REQUIREMENT:
Using the records that follow, reproduce exactly the lines starting at the line containing "ID's op deze" and ending at the line containing "Rahmen 2fach senkrecht". Include both end lines and no pictures.
==== MATERIAL TO PROCESS
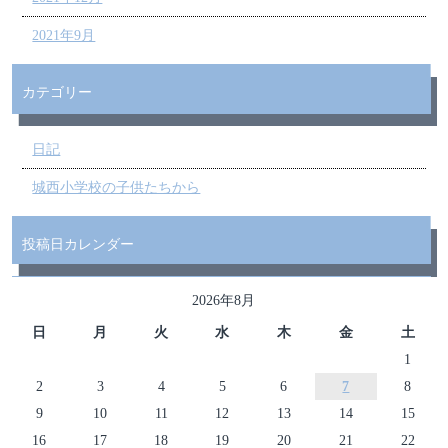
2021年9月
カテゴリー
日記
城西小学校の子供たちから
投稿日カレンダー
2026年8月
日
月
火
水
木
金
土
1
2
3
4
5
6
7
8
9
10
11
12
13
14
15
16
17
18
19
20
21
22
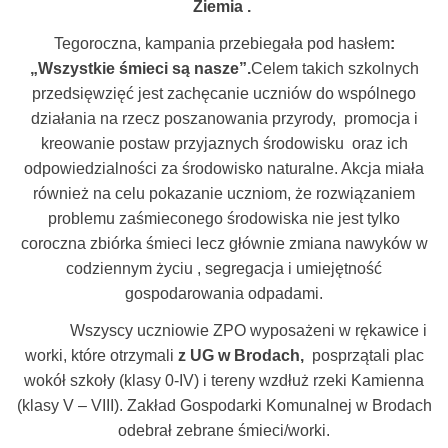
Ziemia .
Tegoroczna, kampania przebiegała pod hasłem
:
„Wszystkie śmieci są nasze”.
Celem takich szkolnych
przedsięwzięć jest zachęcanie uczniów do wspólnego
działania na rzecz poszanowania przyrody, promocja i
kreowanie postaw przyjaznych środowisku oraz ich
odpowiedzialności za środowisko naturalne. Akcja miała
również na celu pokazanie uczniom, że rozwiązaniem
problemu zaśmieconego środowiska nie jest tylko
coroczna zbiórka śmieci lecz głównie zmiana nawyków w
codziennym życiu , segregacja i umiejętność
gospodarowania odpadami.
Wszyscy uczniowie ZPO wyposażeni w rękawice i
worki, które otrzymali
z UG w Brodach,
posprzątali plac
wokół szkoły (klasy 0-IV) i tereny wzdłuż rzeki Kamienna
(klasy V – VIII). Zakład Gospodarki Komunalnej w Brodach
odebrał zebrane śmieci/worki.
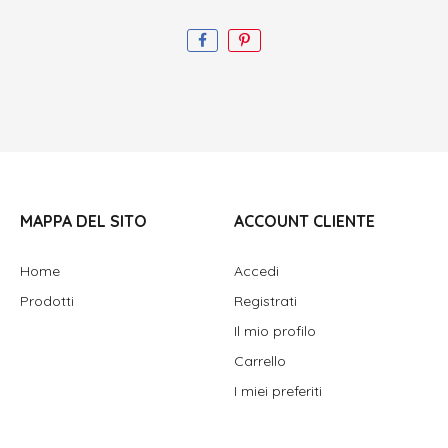
MAPPA DEL SITO
ACCOUNT CLIENTE
Home
Accedi
Prodotti
Registrati
Il mio profilo
Carrello
I miei preferiti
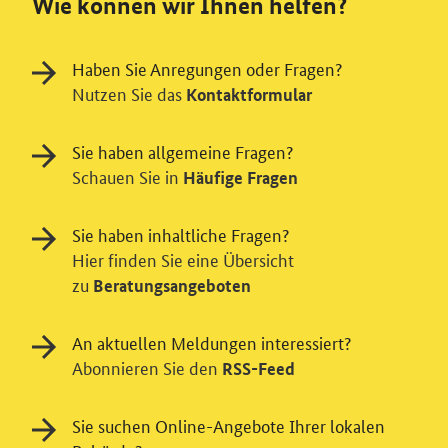
Wie können wir Ihnen helfen?
Haben Sie Anregungen oder Fragen?
Nutzen Sie das
Kontaktformular
Sie haben allgemeine Fragen?
Schauen Sie in
Häufige Fragen
Sie haben inhaltliche Fragen?
Hier finden Sie eine Übersicht
zu
Beratungsangeboten
Einwilligung in Tracking und / oder
An aktuellen Meldungen interessiert?
Abonnieren Sie den
RSS-Feed
Videodienst
Wir bitten Sie an dieser Stelle um Ihre Einwilligung für
Sie suchen Online-Angebote Ihrer lokalen
verschiedene Zusatzdienste unserer Webseite: Wir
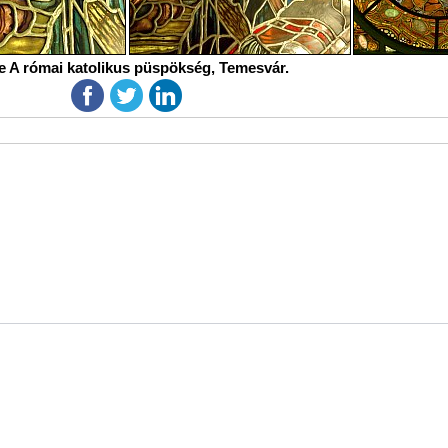
e A római katolikus püspökség, Temesvár.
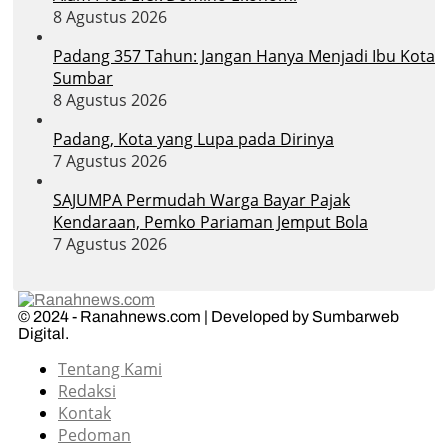
8 Agustus 2026
Padang 357 Tahun: Jangan Hanya Menjadi Ibu Kota
Sumbar
8 Agustus 2026
Padang, Kota yang Lupa pada Dirinya
7 Agustus 2026
SAJUMPA Permudah Warga Bayar Pajak
Kendaraan, Pemko Pariaman Jemput Bola
7 Agustus 2026
© 2024 - Ranahnews.com | Developed by Sumbarweb
Digital.
Tentang Kami
Redaksi
Kontak
Pedoman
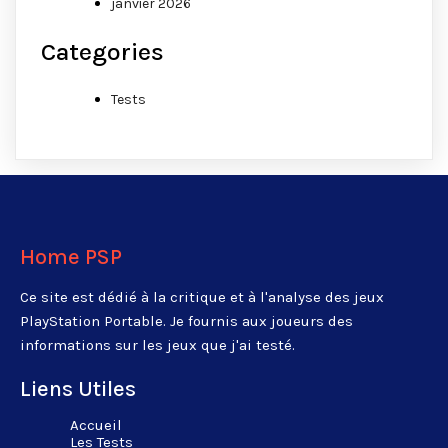
janvier 2026
Categories
Tests
Home PSP
Ce site est dédié à la critique et à l'analyse des jeux
PlayStation Portable. Je fournis aux joueurs des
informations sur les jeux que j'ai testé.
Liens Utiles
Accueil
Les Tests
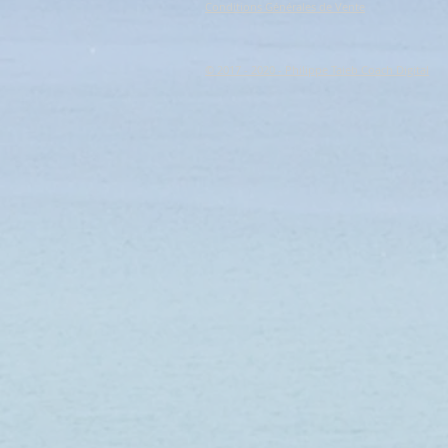
Conditions Générales de Vente
© 2017 - 2020 - Philippe Taieb Coach Digital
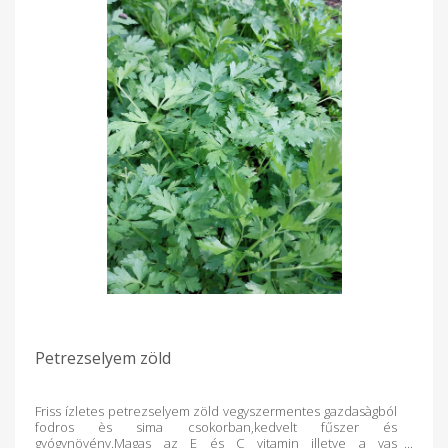
Petrezselyem zöld
Friss ízletes petrezselyem zöld vegyszermentes gazdasàgból
fodros ès sima csokorban,kedvelt fűszer és
gyógynövény.Magas az E és C vitamin illetve a vas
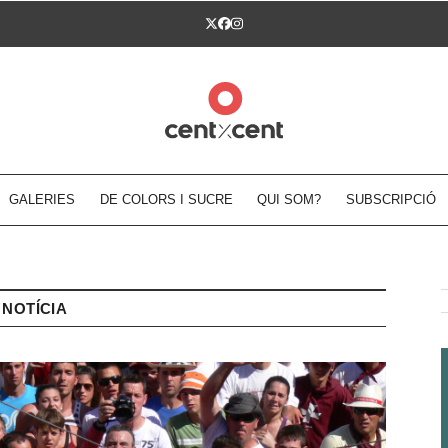
Twitter
Facebook
Instagram
GALERIES
DE COLORS I SUCRE
QUI SOM?
SUBSCRIPCIÓ
NOTÍCIA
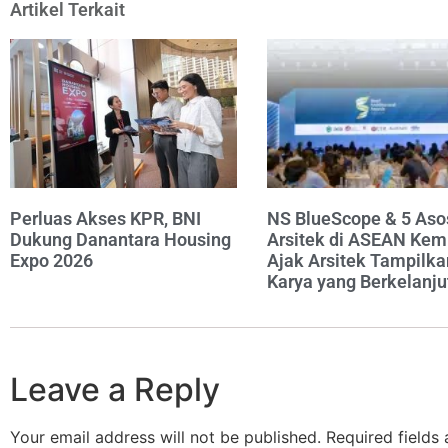
Artikel Terkait
Perluas Akses KPR, BNI
NS BlueScope & 5 Aso
Dukung Danantara Housing
Arsitek di ASEAN Kem
Expo 2026
Ajak Arsitek Tampilka
Karya yang Berkelanju
Leave a Reply
Your email address will not be published.
Required fields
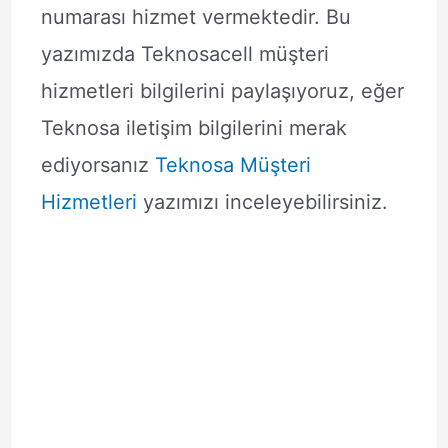
numarası hizmet vermektedir. Bu
yazımızda Teknosacell müşteri
hizmetleri bilgilerini paylaşıyoruz, eğer
Teknosa iletişim bilgilerini merak
ediyorsanız
Teknosa Müşteri
Hizmetleri
yazımızı inceleyebilirsiniz.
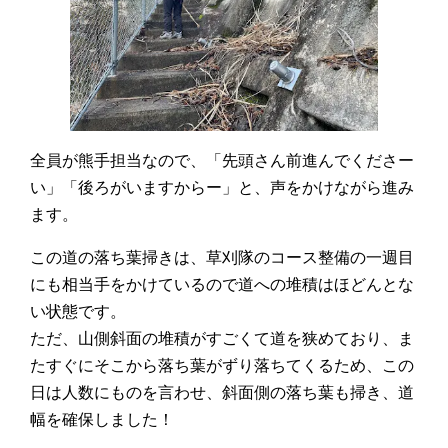
全員が熊手担当なので、「先頭さん前進んでくださー
い」「後ろがいますからー」と、声をかけながら進み
ます。
この道の落ち葉掃きは、草刈隊のコース整備の一週目
にも相当手をかけているので道への堆積はほどんとな
い状態です。
ただ、山側斜面の堆積がすごくて道を狭めており、ま
たすぐにそこから落ち葉がずり落ちてくるため、この
日は人数にものを言わせ、斜面側の落ち葉も掃き、道
幅を確保しました！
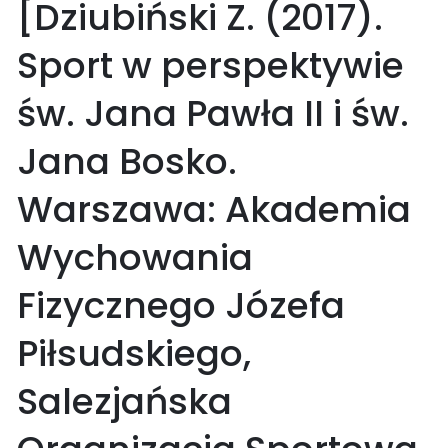
[Dziubiński Z. (2017).
Sport w perspektywie
św. Jana Pawła II i św.
Jana Bosko.
Warszawa: Akademia
Wychowania
Fizycznego Józefa
Piłsudskiego,
Salezjańska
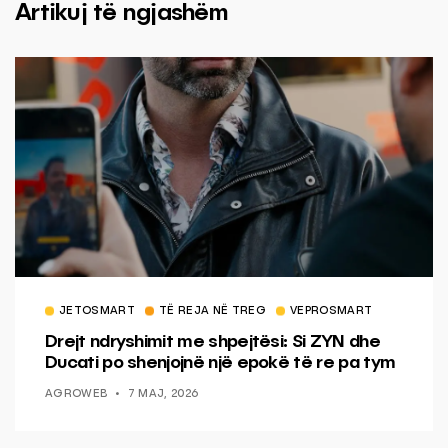
Artikuj të ngjashëm
JETOSMART
TË REJA NË TREG
VEPROSMART
Drejt ndryshimit me shpejtësi: Si ZYN dhe
Ducati po shenjojnë një epokë të re pa tym
AGROWEB
7 MAJ, 2026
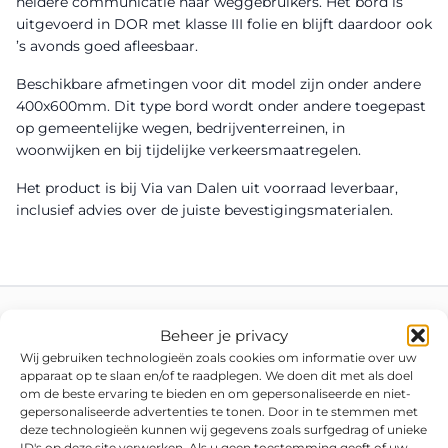
heldere communicatie naar weggebruikers. Het bord is
uitgevoerd in DOR met klasse III folie en blijft daardoor ook
’s avonds goed afleesbaar.
Beschikbare afmetingen voor dit model zijn onder andere
400x600mm. Dit type bord wordt onder andere toegepast
op gemeentelijke wegen, bedrijventerreinen, in
woonwijken en bij tijdelijke verkeersmaatregelen.
Het product is bij Via van Dalen uit voorraad leverbaar,
inclusief advies over de juiste bevestigingsmaterialen.
Beheer je privacy
Wij gebruiken technologieën zoals cookies om informatie over uw
apparaat op te slaan en/of te raadplegen. We doen dit met als doel
om de beste ervaring te bieden en om gepersonaliseerde en niet-
gepersonaliseerde advertenties te tonen. Door in te stemmen met
deze technologieën kunnen wij gegevens zoals surfgedrag of unieke
ID's op deze site verwerken. Als u geen toestemming geeft of uw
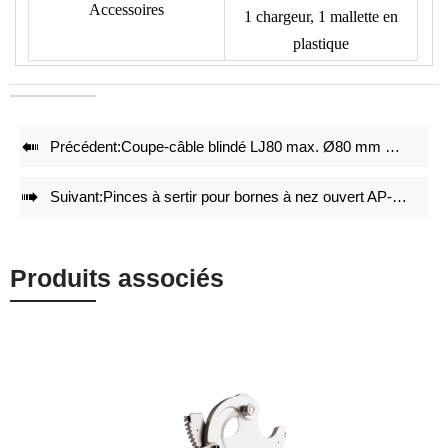
Accessoires
1 chargeur, 1 mallette en
de fonctionnement, aidant l'opérateur à effectuer les réglages
plastique
et à recharger la batterie à temps
• Le concept de commande à deux boutons permet une
utilisation facile
• Boîtier en plastique pour un transport facile et une bonne

Précédent:
Coupe-câble blindé LJ80 max. Ø80 mm Cu/Al
protection de l'outil

Suivant:
Pinces à sertir pour bornes à nez ouvert AP-1060A
Produits associés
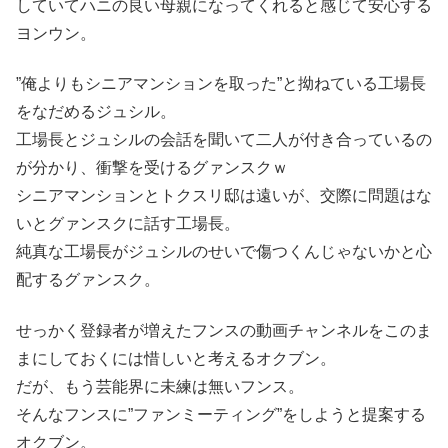
していてハニの良い母親になってくれると感じて安心する
ヨンウン。
”俺よりもシニアマンションを取った”と拗ねている工場長
をなだめるジュシル。
工場長とジュシルの会話を聞いて二人が付き合っているの
が分かり、衝撃を受けるグァンスクｗ
シニアマンションとトクスリ邸は遠いが、交際に問題はな
いとグァンスクに話す工場長。
純真な工場長がジュシルのせいで傷つくんじゃないかと心
配するグァンスク。
せっかく登録者が増えたフンスの動画チャンネルをこのま
まにしておくには惜しいと考えるオクブン。
だが、もう芸能界に未練は無いフンス。
そんなフンスに”ファンミーティング”をしようと提案する
オクブン。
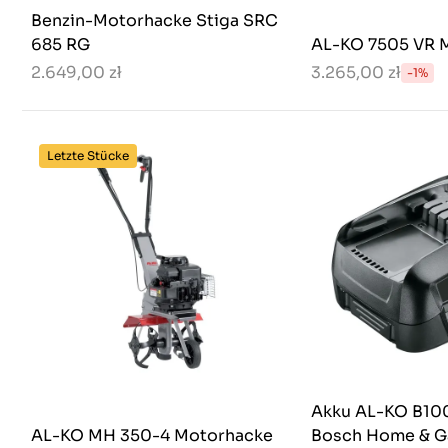
Benzin-Motorhacke Stiga SRC
685 RG
AL-KO 7505 VR 
2.649,00 zł
3.265,00 zł
-1%
Letzte Stücke
Akku AL-KO B100
AL-KO MH 350-4 Motorhacke
Bosch Home & G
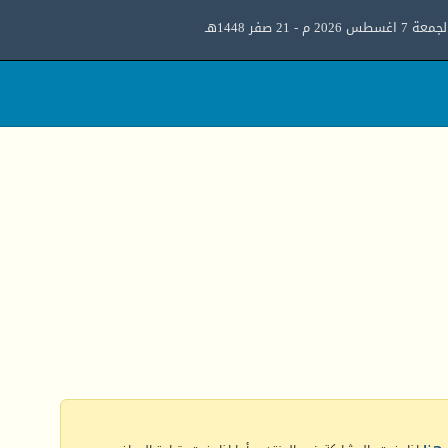
معة 7 اغسطس 2026 م - 21 صفر 1448هـ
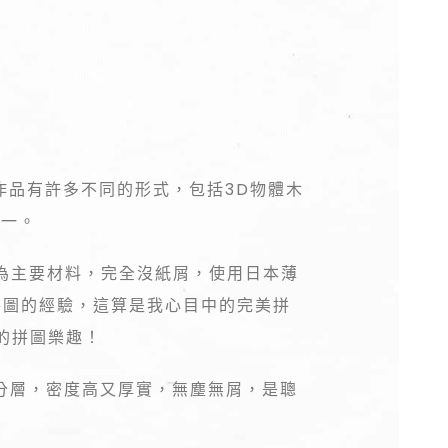
n 的作品有許多不同的形式，包括3D物體木
之一。
板為主要材料，完全沒紙屑，使用日本薄
拼圖的經驗，這算是我心目中的完美拼
的拼圖樂趣！
分層，密度高又厚實，無塵無屑，是聰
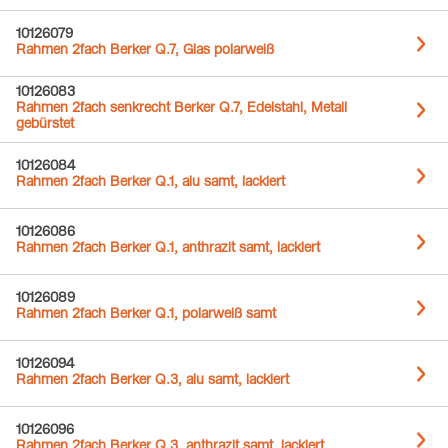
10126079
Rahmen 2fach Berker Q.7, Glas polarweiß
10126083
Rahmen 2fach senkrecht Berker Q.7, Edelstahl, Metall
gebürstet
10126084
Rahmen 2fach Berker Q.1, alu samt, lackiert
10126086
Rahmen 2fach Berker Q.1, anthrazit samt, lackiert
10126089
Rahmen 2fach Berker Q.1, polarweiß samt
10126094
Rahmen 2fach Berker Q.3, alu samt, lackiert
10126096
Rahmen 2fach Berker Q.3, anthrazit samt, lackiert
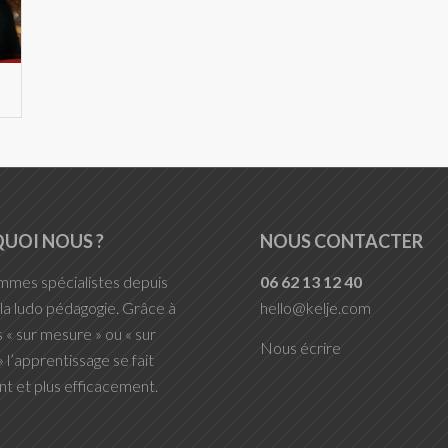
UOI NOUS ?
NOUS CONTACTER
mes spécialistes depuis
06 62 13 12 40
la ludo pédagogie. Grâce à
hello@kelje.com
s « sur mesure » ou « sur
Nous écrire
 l’apprentissage se fait
t et plus efficacement.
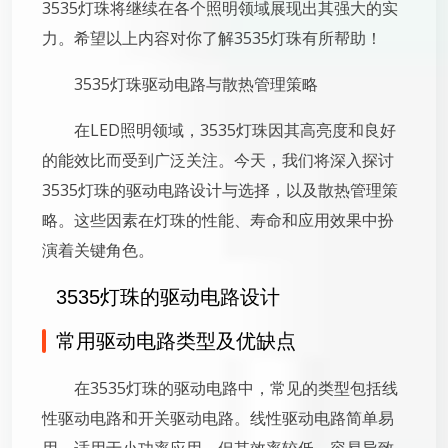
3535灯珠将继续在各个照明领域展现出其强大的实
力。希望以上内容对你了解3535灯珠有所帮助！
3535灯珠驱动电路与散热管理策略
在LED照明领域，3535灯珠因其高亮度和良好
的能效比而受到广泛关注。今天，我们将深入探讨
3535灯珠的驱动电路设计与选择，以及散热管理策
略。这些因素在灯珠的性能、寿命和应用效果中扮
演着关键角色。
3535灯珠的驱动电路设计
常用驱动电路类型及优缺点
在3535灯珠的驱动电路中，常见的类型包括线
性驱动电路和开关驱动电路。线性驱动电路简单易
用，适用于小功率应用，但其效率较低，容易导致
========
SOLUTION:
ID's op deze site verwerken. Als u geen toestemming geeft of uw
Accessoires
1 chargeur, 1 mallette en
de fonctionnement, aidant l'opérateur à effectuer les réglages
plastique
et à recharger la batterie à temps
• Le concept de commande à deux boutons permet une
utilisation facile
• Boîtier en plastique pour un transport facile et une bonne

Précédent:
Coupe-câble blindé LJ80 max. Ø80 mm Cu/Al
protection de l'outil

Suivant:
Pinces à sertir pour bornes à nez ouvert AP-1060A
Produits associés
していてハニの良い母親になってくれると感じて安心する
ヨンウン。
”俺よりもシニアマンションを取った”と拗ねている工場長
をなだめるジュシル。
工場長とジュシルの会話を聞いて二人が付き合っているの
が分かり、衝撃を受けるグァンスクｗ
シニアマンションとトクスリ邸は遠いが、交際に問題はな
いとグァンスクに話す工場長。
純真な工場長がジュシルのせいで傷つくんじゃないかと心
配するグァンスク。
せっかく登録者が増えたフンスの動画チャンネルをこのま
まにしておくには惜しいと考えるオクブン。
だが、もう芸能界に未練は無いフンス。
そんなフンスに”ファンミーティング”をしようと提案する
オクブン。
Benzin-Motorhacke Stiga SRC
685 RG
AL-KO 7505 VR 
2.649,00 zł
3.265,00 zł
-1%
Letzte Stücke
Akku AL-KO B100
AL-KO MH 350-4 Motorhacke
Bosch Home & G
معة 7 اغسطس 2026 م - 21 صفر 1448هـ
n 的作品有許多不同的形式，包括3D物體木
之一。
板為主要材料，完全沒紙屑，使用日本薄
拼圖的經驗，這算是我心目中的完美拼
的拼圖樂趣！
分層，密度高又厚實，無塵無屑，是聰
10126079
Rahmen 2fach Berker Q.7, Glas polarweiß
10126083
Rahmen 2fach senkrecht Berker Q.7, Edelstahl, Metall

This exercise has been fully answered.